Enhance the conversion of flared gas to liquefied natural gas and other sources of energy.

"In Nigeria , flares have been on since the early 1960s in the Niger Delta and offshore where over 100 flare sites still emit the toxic cocktail.

"Gas flaring contributes to reduction in farm yields but with more far-reaching implications on man in form of respiratory illnesses, asthma, blood disorders, cancer, painful breathing and chronic bronchitis, among others," he said.

Bassey explained that Shell said it had the capacity to end flares all over the world in 2008 except in the Niger Delta citing inaccessibility of some of the locations as reasons why flares-out cannot be achieved in Nigeria .

The best way out of the logjam, he noted, would be to stop production in the locations where gas flares cannot be attained, insisting that continued gas flaring was criminal, sinful and the greatest violence in the Niger Delta. "As such it must stop on January 1, 2008," he stressed.

Part of the reasons why the flares must stop, he pointed out is the fact that President Umaru Musa Yar’Adua believes in the rule of law and as such cannot be part of the illegality of gas flaring.
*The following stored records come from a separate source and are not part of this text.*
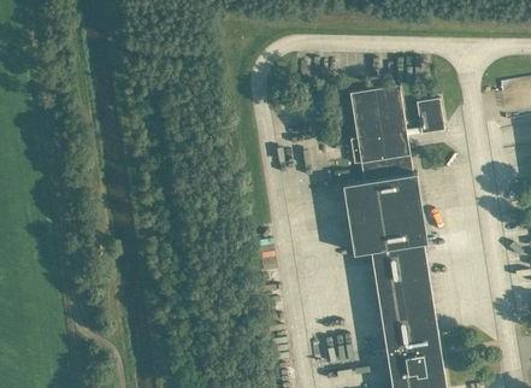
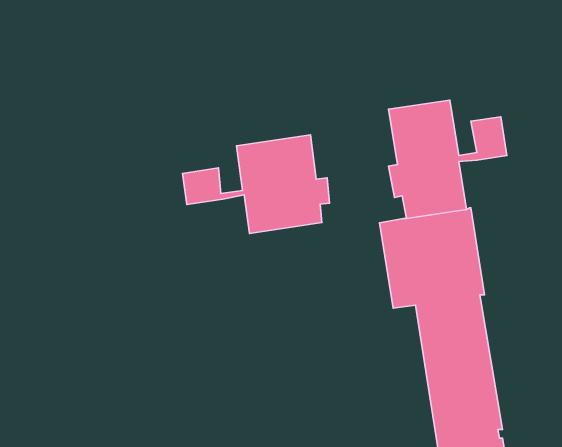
building: none -> [182,135,329,233]

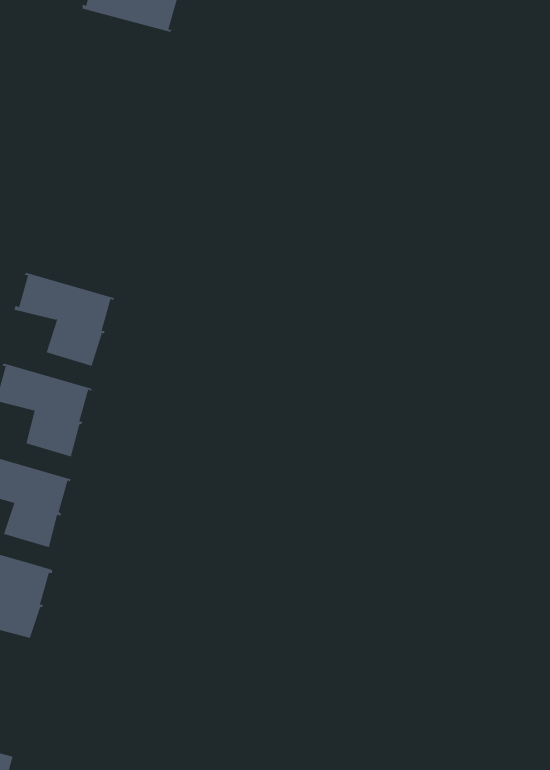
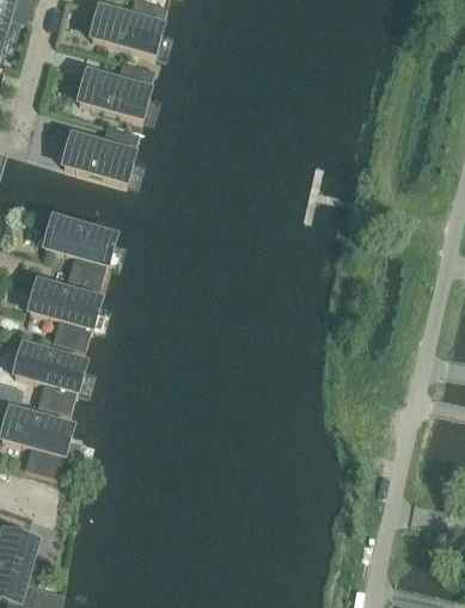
building: none -> [79,59,154,116]
building: none -> [63,122,139,179]

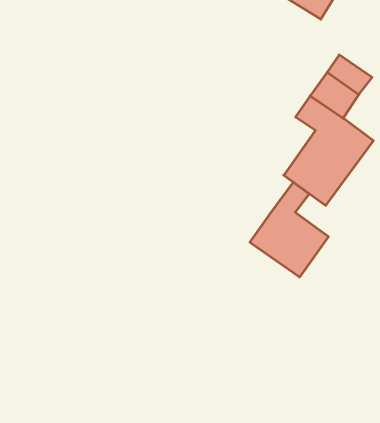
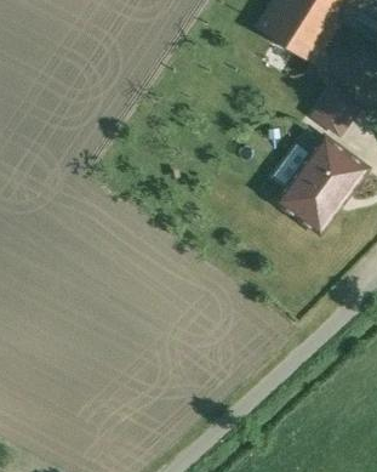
building: [250,182,328,277] -> none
The biggest culprits in the game of gas flaring are Shell Petroleum Development Company (SPDC), ExxonMobil and Chevron. Incidentally, these companies had indicated their readiness to end gas flares at various dates. Shell said it would end flares by 2008, ExxonMobil made a commitment for 2004 while Chevron promised to end flares by 2006 in phases and hinged its attainment on the Escravos Gas Project phases two and three.

But all three companies have reneged on their promises, a development that resulted from lack of political will on the part of government to end the flares.
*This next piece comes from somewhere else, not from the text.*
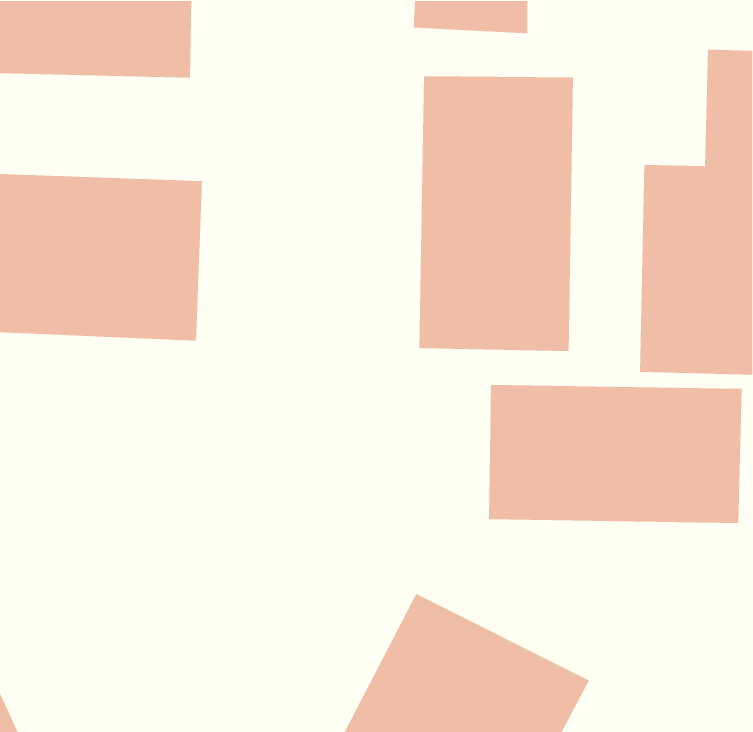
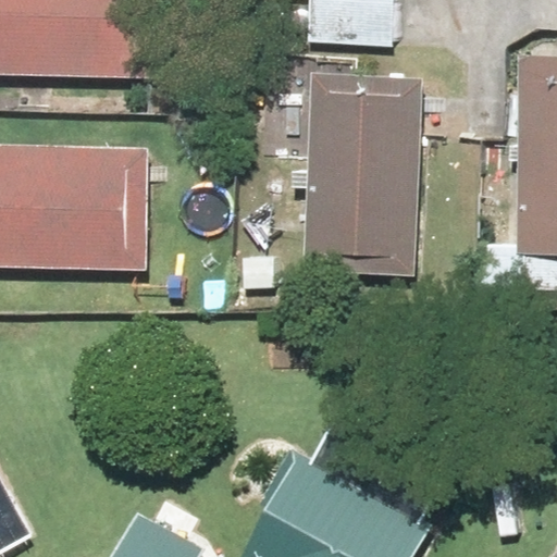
building: [488,384,742,524] -> none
The first attempt at forcing oil companies to end gas flares dated back to 1969 when the then General Yakubu Gowon’s administration ordered them to deploy facilities that would enable them to comply with government directive. It was shifted to 1979 before the Gowon administration was ousted in 1975.

Again in 1979, the oil corporations failed and the deadline was shifted to 1984 and since then successive governments have shifted the deadline for achieving zero flares at the whims and caprices of the oil companies.

Government had in November 2007 increased the fines for companies that fail to achieve zero flares from N10, 000 to N12, 700 per million standard cubic feet of gas (MSCF) with effect from January 2008

But ERA/FoEN, insists that in spite of the fine, the extension of the deadline to December 31, 2008 as another shift too many, especially as it was coming from a government that believes in the rule of law.